Art and Design

Thing of beauty: Elusive art for man in the street

Nadine Botha

A man-made rainbow, comprising simply sunlight and water, has popped up in Cape Town.

Micheal Elion's rainbow outside the Commune.1 gallery. (Bart Fouche)

Between 2.45pm and 3.45pm every sunny and relatively wind-free day, bystanders and dedicated art seekers can witness a rainbow shining from the front door of Commune.1 gallery across Wale Street. Be wary, though, of getting stuck in the occasional traffic jam as fellow drivers are filled with wonder.

The handiwork of artist Michael Elion, the spectral happening is created using a high-pressure pump that forces water through a specific nozzle, which atomises the water to a certain vapour size and disperses it evenly across a volume of air. It took Elion more than a year's worth of trial and error to identify the exact nozzle required to create a brightly coloured full-spectrum rainbow.

However, apart from the crucial nozzle, the most important part is "the viewer's perspective relative to where the sun is, relative to where they will see the rainbow, relative to the height of the arc of the rainbow – all need to be in synch", says Elion.

He was inspired to "put a rainbow in an art gallery" after surfing in Betty's Bay on a misty day and witnessing a perfectly circular rainbow. He is still working on recreating that completely round wonder in a gallery, but is confident that it is just a matter of time.

"Once you know how to do it, it's relatively easy to orchestrate. If you don't, it's maddeningly difficult because you keep trying to do a rainbow, but it's just not doing what you want it to – it will be a half arc or on the floor and you just can't control how it works," the 37-year-old artist says about his search for the end of the rainbow.

Stored records:

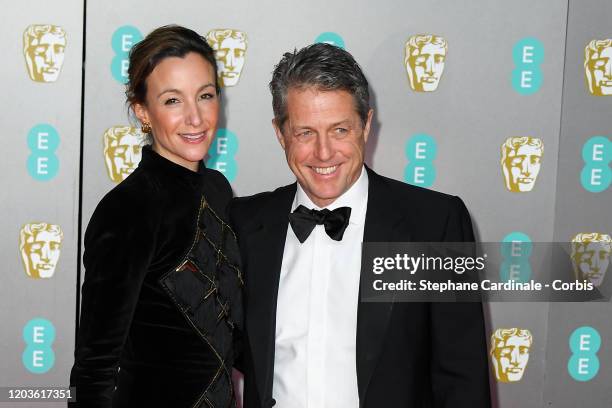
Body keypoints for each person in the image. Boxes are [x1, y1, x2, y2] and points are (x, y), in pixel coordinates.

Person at [230, 43, 490, 407]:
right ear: (280, 133)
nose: (324, 153)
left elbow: (463, 378)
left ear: (366, 125)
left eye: (339, 130)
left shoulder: (434, 223)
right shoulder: (243, 224)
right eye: (305, 132)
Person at [70, 25, 243, 407]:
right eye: (172, 101)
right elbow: (95, 366)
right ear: (142, 111)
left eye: (205, 95)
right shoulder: (128, 209)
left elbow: (230, 327)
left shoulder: (217, 189)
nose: (195, 118)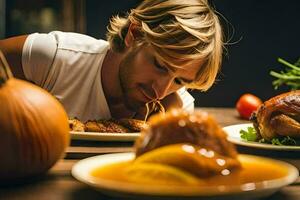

→ **Task**:
Can you carry on the article about the Cape Town rainbow from the point where it stops? This data stands apart from the article about the Cape Town rainbow.

→ **Answer below**:
Although relatively unknown in South Africa, Jo'burg-raised Elion has amassed acclaim for his urban installation work overseas. A quick Google search results in his name cropping up on a number of "guerilla art" websites lauding his playful pop-up urban art that is done without obtaining municipal permits.

In Paris, for instance, he painted streets pink and in London he installed chairs with backs that arch across the road in various tourist hot spots, including in front of the Tate Modern.

"With my urban installations, especially, I try to do something inspiring that gives back to the viewer rather than screaming 'me-me-me'," says Elion. "I like to create art that evokes a sense of the sublime – you come, you're awed and it gives something back to you. The heart is one of those things that you can perceive art with; without being an art fundi to get it, you can feel it."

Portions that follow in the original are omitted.